When inventory control is lost and forecasting is made based off inaccurate data, a process manager can end up ordering in too much stock. Overstock quickly ties up cash flow, and puts goods at risk of losing value through obsolescence, dips in market retail prices, as well as theft, tampering and damage. Shelf space in the warehouse isn’t freed up either, and every day stock sits gathering dust on the shelves is another day where money is needlessly wasted.
Lack of inventory control can also lead to a business being understocked. Reliance on outdated and poorly synchronized inventory management systems often leads to forecasts that are ill informed.
When this occurs, process managers often order insufficient inventory to meet demand. Stock outs are every inventory manager’s worst nightmare; nobody wants to watch helplessly as profits drain from a business in the form of lost sales and a dissipating customer base.

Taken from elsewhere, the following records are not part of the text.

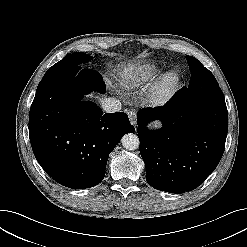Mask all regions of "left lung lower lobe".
<instances>
[{
  "label": "left lung lower lobe",
  "instance_id": "obj_1",
  "mask_svg": "<svg viewBox=\"0 0 247 247\" xmlns=\"http://www.w3.org/2000/svg\"><path fill=\"white\" fill-rule=\"evenodd\" d=\"M153 120H160L163 127L147 129ZM137 124L148 184L178 194L197 188L217 167L228 112L218 82L206 69L164 106L139 110Z\"/></svg>",
  "mask_w": 247,
  "mask_h": 247
}]
</instances>
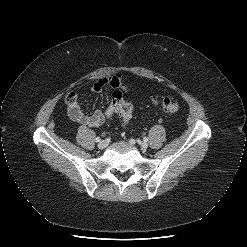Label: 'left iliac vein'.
<instances>
[{
	"instance_id": "1",
	"label": "left iliac vein",
	"mask_w": 247,
	"mask_h": 247,
	"mask_svg": "<svg viewBox=\"0 0 247 247\" xmlns=\"http://www.w3.org/2000/svg\"><path fill=\"white\" fill-rule=\"evenodd\" d=\"M140 146H141L142 149H147L148 148V144L146 142H142L140 144Z\"/></svg>"
}]
</instances>
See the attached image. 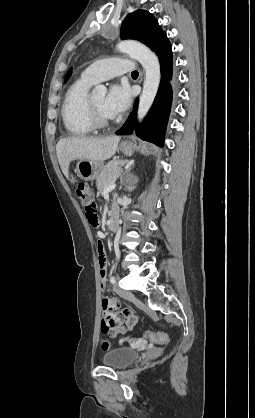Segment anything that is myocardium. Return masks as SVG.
Returning a JSON list of instances; mask_svg holds the SVG:
<instances>
[{
  "mask_svg": "<svg viewBox=\"0 0 255 418\" xmlns=\"http://www.w3.org/2000/svg\"><path fill=\"white\" fill-rule=\"evenodd\" d=\"M88 112L94 128H106L111 124L109 119H106L100 115L90 96L88 97Z\"/></svg>",
  "mask_w": 255,
  "mask_h": 418,
  "instance_id": "f54148a6",
  "label": "myocardium"
}]
</instances>
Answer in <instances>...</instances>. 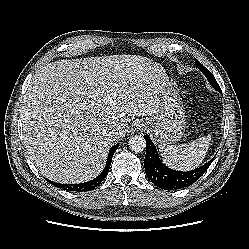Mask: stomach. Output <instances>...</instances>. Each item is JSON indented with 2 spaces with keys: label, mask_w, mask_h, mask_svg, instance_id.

2. Happy customers = happy bottom line
For companies involved in production and manufacturing, well-controlled inventory will ensure that lead times are consistently met and disruptions in the production process kept to a bare minimum. The top integrated cloud-based inventory management systems on the market today are able to convert complex inventory control challenges into simple, accurate and on-time solutions.
When a business is able to maintain and forecast accurate inventory levels of raw materials, production efficiency is boosted and customer service targets are consistently met. This is because customers receive their finished goods on time, in the required quantities and at the agreed upon price point.
3. Significantly lower administrative costs
When personnel are constantly wasting time and resources tracking down poorly labeled inventory, or inventory stored where it shouldn’t be, then money is wasted too. Even a seemingly frivolous task such as tracking down a single missing component in a customer’s order can lead to a wild goose chase capable of bringing the smooth running of a business to a grinding halt.
With an effective inventory control system in place labor costs are kept in check. Having the ability to identify, track and trace every piece of inventory that flows through your procurement, storage, and sales process in real-time – and with pinpoint accuracy – is the epitome of what inventory control is all about.
So, inventory control is not just important to a business looking to gain a competitive edge and operate at peak efficiency - it is absolutely essential. To this end, investing in a fully integrated inventory management software solution is something every business is well advised to take under careful consideration.